The explosion reduced the rear of the coach to a "tangle of twisted metal", trapping several casualties within the debris and throwing individuals and severed limbs up to 250 yards (230 m) upon and around the motorway. No other vehicle was damaged in the explosion, although the vehicle travelling immediately behind the coach is known to have ploughed into the scattered debris of the rear of the coach. The coach itself travelled for more than 200 yards (180 m) before the driver, 39-year-old Roland Handley (himself injured by flying glass), was able to steer the coach to a halt upon the hard shoulder.
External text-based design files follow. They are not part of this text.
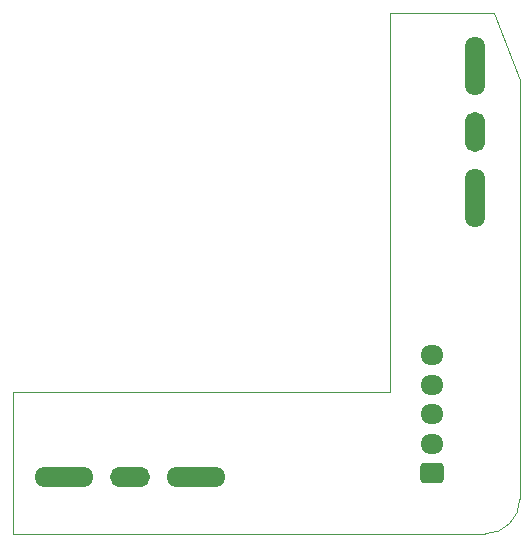
<source format=gbr>
G04 #@! TF.GenerationSoftware,KiCad,Pcbnew,7.0.1*
G04 #@! TF.CreationDate,2023-08-14T23:44:32-05:00*
G04 #@! TF.ProjectId,JoystickBoard,4a6f7973-7469-4636-9b42-6f6172642e6b,rev?*
G04 #@! TF.SameCoordinates,Original*
G04 #@! TF.FileFunction,Soldermask,Top*
G04 #@! TF.FilePolarity,Negative*
%FSLAX46Y46*%
G04 Gerber Fmt 4.6, Leading zero omitted, Abs format (unit mm)*
G04 Created by KiCad (PCBNEW 7.0.1) date 2023-08-14 23:44:32*
%MOMM*%
%LPD*%
G01*
G04 APERTURE LIST*
G04 Aperture macros list*
%AMRoundRect*
0 Rectangle with rounded corners*
0 $1 Rounding radius*
0 $2 $3 $4 $5 $6 $7 $8 $9 X,Y pos of 4 corners*
0 Add a 4 corners polygon primitive as box body*
4,1,4,$2,$3,$4,$5,$6,$7,$8,$9,$2,$3,0*
0 Add four circle primitives for the rounded corners*
1,1,$1+$1,$2,$3*
1,1,$1+$1,$4,$5*
1,1,$1+$1,$6,$7*
1,1,$1+$1,$8,$9*
0 Add four rect primitives between the rounded corners*
20,1,$1+$1,$2,$3,$4,$5,0*
20,1,$1+$1,$4,$5,$6,$7,0*
20,1,$1+$1,$6,$7,$8,$9,0*
20,1,$1+$1,$8,$9,$2,$3,0*%
G04 Aperture macros list end*
%ADD10O,5.000000X1.700000*%
%ADD11O,3.400000X1.700000*%
%ADD12O,1.700000X5.000000*%
%ADD13O,1.700000X3.400000*%
%ADD14RoundRect,0.250000X0.725000X-0.600000X0.725000X0.600000X-0.725000X0.600000X-0.725000X-0.600000X0*%
%ADD15O,1.950000X1.700000*%
G04 #@! TA.AperFunction,Profile*
%ADD16C,0.050000*%
G04 #@! TD*
G04 APERTURE END LIST*
D10*
X151300000Y-102300000D03*
D11*
X156900000Y-102300000D03*
D10*
X162500000Y-102300000D03*
D12*
X186100000Y-78700000D03*
D13*
X186100000Y-73100000D03*
D12*
X186100000Y-67500000D03*
D14*
X182500000Y-102000000D03*
D15*
X182500000Y-99500000D03*
X182500000Y-97000000D03*
X182500000Y-94500000D03*
X182500000Y-92000000D03*
D16*
X147000000Y-107100000D02*
X187000000Y-107100000D01*
X147000000Y-95100000D02*
X178900000Y-95100000D01*
X178900000Y-63000000D02*
X187700000Y-63000000D01*
X189900000Y-68700000D02*
X187700000Y-63000000D01*
X178900000Y-95100000D02*
X178900000Y-63000000D01*
X189900000Y-104200000D02*
X189900000Y-68700000D01*
X187000000Y-107100000D02*
G75*
G03*
X189900000Y-104200000I0J2900000D01*
G01*
X147000000Y-107100000D02*
X147000000Y-95100000D01*
M02*

</source>
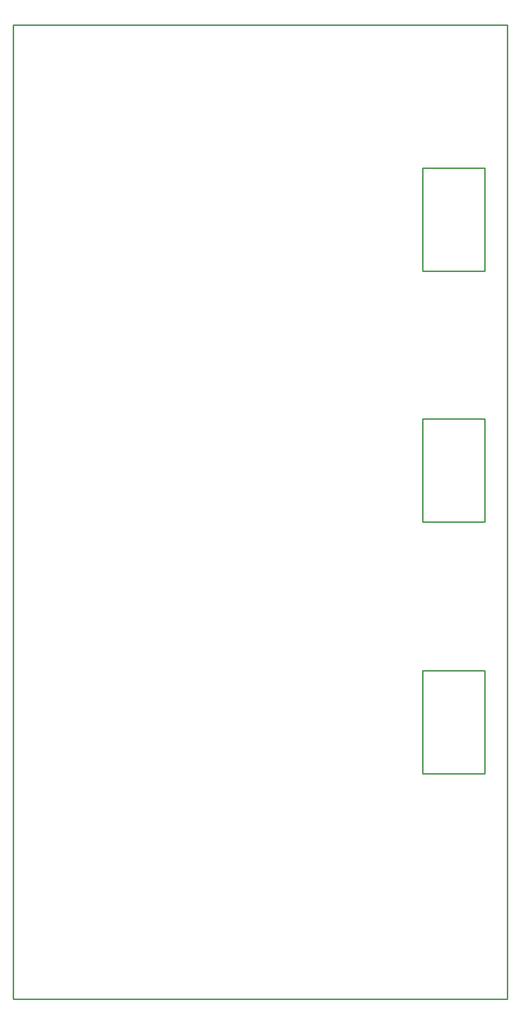
<source format=gko>
G04*
G04 #@! TF.GenerationSoftware,Altium Limited,Altium Designer,22.2.1 (43)*
G04*
G04 Layer_Color=16711935*
%FSLAX25Y25*%
%MOIN*%
G70*
G04*
G04 #@! TF.SameCoordinates,550063A1-71E6-411B-B153-969BAF3FA875*
G04*
G04*
G04 #@! TF.FilePolarity,Positive*
G04*
G01*
G75*
%ADD12C,0.01000*%
D12*
X950000Y555500D02*
X994000D01*
Y628500D01*
X950000D02*
X994000D01*
X950000Y555500D02*
Y628500D01*
Y378000D02*
X994000D01*
Y451000D01*
X950000D02*
X994000D01*
X950000Y378000D02*
Y451000D01*
Y199500D02*
X994000D01*
Y272500D01*
X950000D02*
X994000D01*
X950000Y199500D02*
Y272500D01*
X660000Y40000D02*
Y730000D01*
X1010000Y730000D01*
Y40000D02*
Y730000D01*
X660000Y40000D02*
X1010000Y40000D01*
M02*

</source>
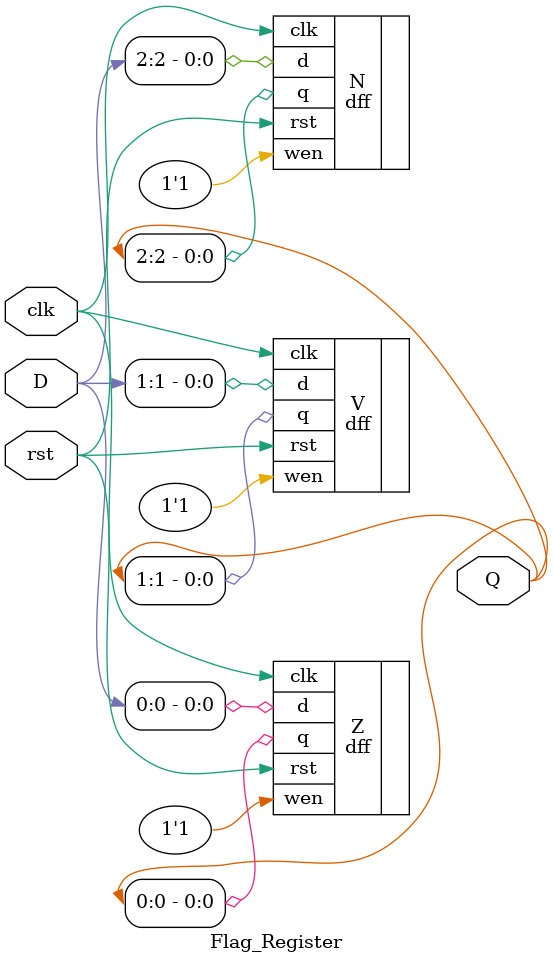
<source format=v>

module Flag_Register(clk, rst, D, Q);
    input clk, rst;
    input [2:0] D;
    output [2:0] Q;

    dff N(.q(Q[2]), .d(D[2]), .wen(1'b1), .clk(clk), .rst(rst));
    dff V(.q(Q[1]), .d(D[1]), .wen(1'b1), .clk(clk), .rst(rst));
    dff Z(.q(Q[0]), .d(D[0]), .wen(1'b1), .clk(clk), .rst(rst));





endmodule
</source>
One surviving soldier later described his recollections of having been blown through the emergency doors of the coach, only to find himself lying upon the ground viewing a "mangled wreck". This soldier later assisted a young girl aged approximately 17 with injured legs whom he found lying on her back approximately 200 yards (180 m) "back up the [motorway]". According to this individual, the girl had repeatedly hysterically screamed: "My God! The floor just opened up and I fell through!" as he provided medical assistance. Another survivor, nine-year-old David Dendeck, regained consciousness to find himself trapped in the wreckage of the coach listening to his 14-year-old sister, Catherine, shouting his name as he observed other survivors "screaming and running up the verge" alongside the coach.
One of the first motorists to offer assistance after Handley had navigated the coach to a halt was John Clark, who later recollected seeing a young man lying upon the motorway with one leg partially severed and the body of a child, stating: "It was just absolutely ... unbelievable. It was dark, so you couldn't see how bad the injuries really were, but it was the smell of it. It was absolutely total carnage."